OPERA NEWS REVIEW: GODS & MONSTERS
Nicholas Phan and Myra Huang offer musical storytelling at its finest in a new recital of legends, tales and horror stories drawn from the nineteenth-century German Lieder repertoire. In addition to superb narrative skills and dramatic conviction, Phan possesses enough musical imagination and vocal daring to bring each story and character vividly to life, and Huang matches the tenor with pianistic arsenal of colors and attacks, controlled by her astonishing technique.
Huang sets a humorous tone for Schubert’s homoerotic “Ganymede” with cheeky staccatos and a deliberately held-back tempo, but she supports Phan as he shapes the song’s structure to its ecstatic, classical conclusion. She suggests the galloping steed of the same composer’s “Der Musensohn” with an excitement that never turns bumpy or breathless, and Phan’s long-lined approach keeps the delivery elegant. “Der Sänger” is a charming depiction of a minstrel’s arrival at court, with his actual song performance delivered by the piano. In recitative and arioso sections Schubert depicts the awe-struck minstrel and the king’s praise. Gently turning aside the offer of costly rewards, the singer wants only a glass of wine in thanks.

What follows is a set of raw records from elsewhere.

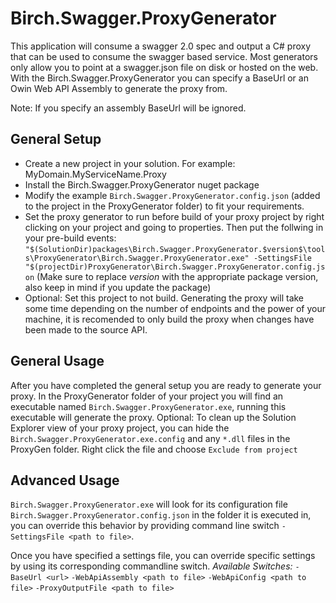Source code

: Birch.Swagger.ProxyGenerator
===================================
This application will consume a swagger 2.0 spec and output a C# proxy that can be used to consume the swagger based service.
Most generators only allow you to point at a swagger.json file on disk or hosted on the web.  With the Birch.Swagger.ProxyGenerator you can specify a BaseUrl or an Owin Web API Assembly to generate the proxy from.

Note: If you specify an assembly BaseUrl will be ignored.

General Setup
-----------------------------------
* Create a new project in your solution. For example: MyDomain.MyServiceName.Proxy
* Install the Birch.Swagger.ProxyGenerator nuget package
* Modify the example `Birch.Swagger.ProxyGenerator.config.json` (added to the project in the ProxyGenerator folder) to fit your requirements.
* Set the proxy generator to run before build of your proxy project by right clicking on your project and going to properties.  Then put the follwing in your pre-build events:
`
"$(SolutionDir)packages\Birch.Swagger.ProxyGenerator.$version$\tools\ProxyGenerator\Birch.Swagger.ProxyGenerator.exe" -SettingsFile "$(projectDir)ProxyGenerator\Birch.Swagger.ProxyGenerator.config.json
` (Make sure to replace $version$ with the appropriate package version, also keep in mind if you update the package)
* Optional: Set this project to not build.  Generating the proxy will take some time depending on the number of endpoints and the power of your machine, it is recomended to only build the proxy when changes have been made to the source API.


General Usage
-----------------------------------
After you have completed the general setup you are ready to generate your proxy.
In the ProxyGenerator folder of your project you will find an executable named `Birch.Swagger.ProxyGenerator.exe`, running this executable will generate the proxy.
Optional: To clean up the Solution Explorer view of your proxy project, you can hide the `Birch.Swagger.ProxyGenerator.exe.config` and any  `*.dll` files in the ProxyGen folder.  Right click the file and choose `Exclude from project`


Advanced Usage
-----------------------------------
`Birch.Swagger.ProxyGenerator.exe` will look for its configuration file `Birch.Swagger.ProxyGenerator.config.json` in the folder it is executed in, you can override this behavior by providing command line switch `-SettingsFile <path to file>`.

Once you have specified a settings file, you can override specific settings by using its corresponding commandline switch.
*Available Switches:*
`-BaseUrl <url>`
`-WebApiAssembly <path to file>`
`-WebApiConfig <path to file>`
`-ProxyOutputFile <path to file>`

This is just the sort of episodic material Phan and Huang relish, and they travel through each moment with imagination and clarity...
Among many high points of the recital is Mahler’s Wunderhorn song, “Wo die schönen Trompeten blasen,” with its ghostly soldier returning to the beloved’s house. Both artists sustain the magical nocturnal atmosphere, with generous phrasing and restrained dynamics in a sophisticated, beautifully felt and expressed performance.
But long-lined lyricism is only part of Phan’s vocal arsenal. His voice is hefty, with enough beef in the low range to make much of “Der Zwerg,” Schubert’s creepy song about a queen and her dwarf. Varying vocal weight and colorings for different characters comes easy to Phan, and he brings life to Mahler’s fish tale, “Rheinlegenchen” as well as Schumann’s menacing “Waldesgespräch.” He’s not afraid of the wild shouts of Wolf’s mythical “Feuerreiter” or the skeleton at its eerie ending, and finds a touch of menace in Schumann’s subtle “Der Sandman.” Full-out horror characterizes Wolf’s Pied Piper tale, “Der Rattenfänger,” while Phan’s dark vocal tone and Huang’s unrelenting pounding bring chills to Mendelssohn’s “Hexenlied.”